*** Opening PROVIDED RECORDS ***

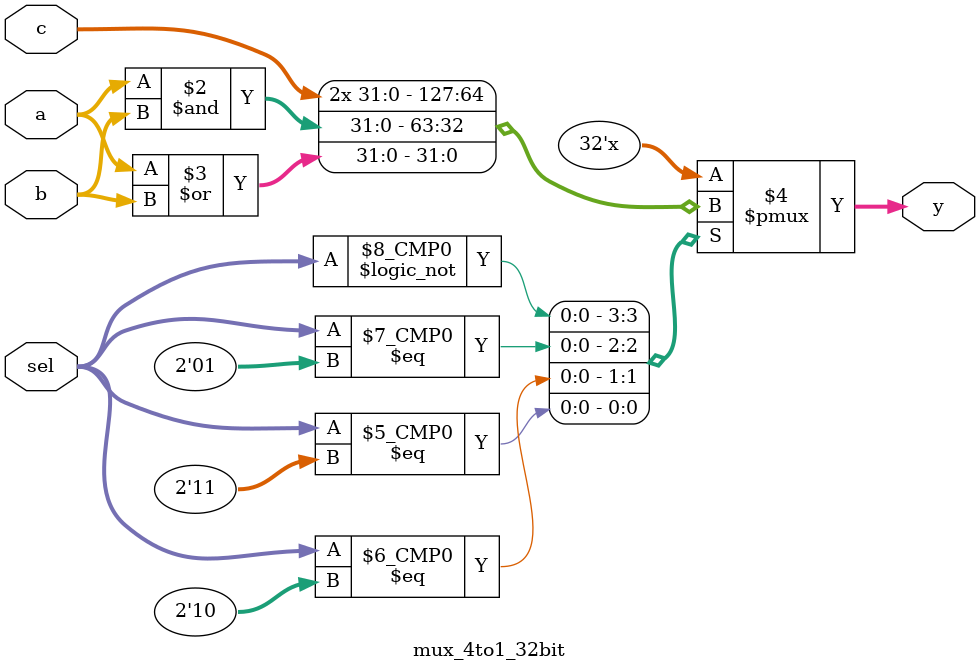
<source format=v>
module mux_4to1_32bit (
    input [31:0] a,    // 输入数据a
    input [31:0] b,    // 输入数据b
    input [31:0] c,    // 输入数据c
    input [1:0] sel,   // 选择信号（2位）
    output reg [31:0] y // 输出
);

// 根据选择信号输出相应的结果
always @(*) begin
    case(sel)
        2'b00: y = c; // 选择信号00，输出c
        2'b01: y = c; // 选择信号01，输出c
        2'b10: y = a & b; // 选择信号10，输出a和b的按位与
        2'b11: y = a | b; // 选择信号11，输出a和b的按位或
        default: y = c; // 默认情况，可以设置为其他值或保持原样
    endcase
end

endmodule
</source>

*** Closing PROVIDED RECORDS ***

WORK INSTRUCTION —
Show every line above in which the word "input" is found.

RESULT OF THIS TASK —
    input [31:0] a,    // 输入数据a
    input [31:0] b,    // 输入数据b
    input [31:0] c,    // 输入数据c
    input [1:0] sel,   // 选择信号（2位）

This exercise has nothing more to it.